Comment by malshe

4 years ago

Yes, the author has shared the link to R package here:

https://cran.r-project.org/web/packages/XICOR/index.html

Edit: R code from Dr. Chatterjee's Stanford page is here - https://souravchatterjee.su.domains//xi.R

If you have never worked with R, the code seems clunky so I suggest checking out Python implementation on Github here:

The Python library is not from the original author though. But it's easy to read the code and it works with pandas as well.

5 comments

malshe

tpaschalis 4 years ago

If anyone is interested, I've also published a Go implementation [1] of the code for float64 slices.

Results seem to exactly match the R and Python implementation, so there will be a second pass focusing on performance, stability and support for categorical variables.

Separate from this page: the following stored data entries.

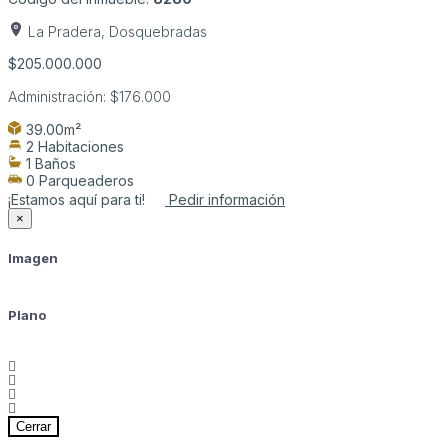
La Pradera, Dosquebradas
$205.000.000
Administración:
$176.000
39.00m²
2 Habitaciones
1 Baños
0 Parqueaderos
¡Estamos aquí para ti!
Pedir información
×
Imagen
Plano
Cerrar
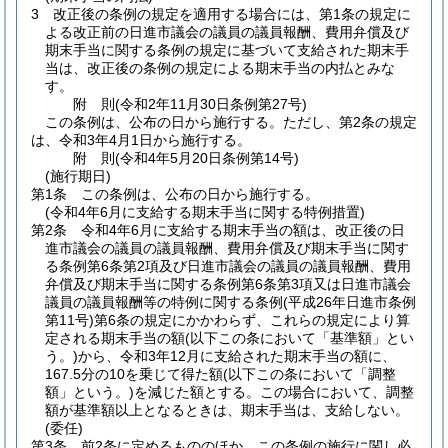
3
改正後の条例の規定を適用する場合には、第1条の規定に
よる改正前の日進市議会の議員の議員報酬、費用弁償及び
期末手当に関する条例の規定に基づいて支給された期末手
当は、改正後の条例の規定による期末手当の内払とみな
す。
附
則
(令和2年11月30日
条例第27号)
この条例は、公布の日から施行する。
ただし、第2条の規定
は、令和3年4月1日から施行する。
附
則
(令和4年5月20日
条例第14号)
(施行期日)
第1条
この条例は、公布の日から施行する。
(令和4年6月に支給する期末手当に関する特例措置)
第2条
令和4年6月に支給する期末手当の額は、改正後の日
進市議会の議員の議員報酬、費用弁償及び期末手当に関す
る条例第6条第2項及び日進市議会の議員の議員報酬、費用
弁償及び期末手当に関する条例第6条第3項又は日進市議会
議員の議員報酬等の特例に関する条例
(平成26年日進市条例
第11号)
第6条の規定にかかわらず、これらの規定により算
定される期末手当の額
(以下この条において「基準額」とい
う。)
から、令和3年12月に支給された期末手当の額に、
167.5分の10を乗じて得た額
(以下この条において「調整
額」という。)
を減じた額とする。
この場合において、調整
額が基準額以上となるときは、期末手当は、支給しない。
(委任)
第3条
前2条に定めるもののほか、この条例の施行に関し必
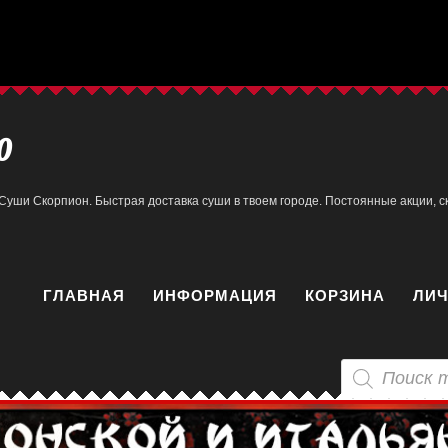
0
Суши Скорпион. Быстрая доставка суши в твоем городе. Постоянные акции, ск
ГЛАВНАЯ
ИНФОРМАЦИЯ
КОРЗИНА
ЛИЧ
Поиск
товаров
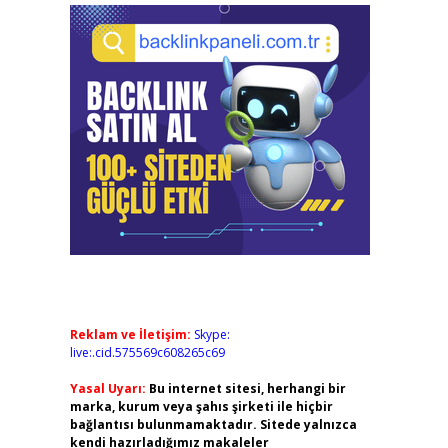
Reklam ve İletişim:
Skype:
live:.cid.575569c608265c69
Yasal Uyarı:
Bu internet sitesi, herhangi bir
marka, kurum veya şahıs şirketi ile hiçbir
bağlantısı bulunmamaktadır. Sitede yalnızca
kendi hazırladığımız makaleler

[1] https://github.com/tpaschalis/xicor-go

zmachinaz 4 years ago

The current version of the python lib seems to be extremely badly written code. Or is the algo so bad ? Takes something like 21s to compute the correlation for just 10k samples.

flyingmutant 4 years ago
This issue contains simple code that is claimed to be >300x faster: https://github.com/czbiohub/xicor/issues/17
- malshe 4 years ago
  
  Thanks for locating the solution. I didn’t check the Python code myself so I wasn’t sure what was going on with the slow processing

ur-whale 4 years ago

Thanks, the Python code is very clear and simple and makes it super easy to understand the idea without having to digest the paper.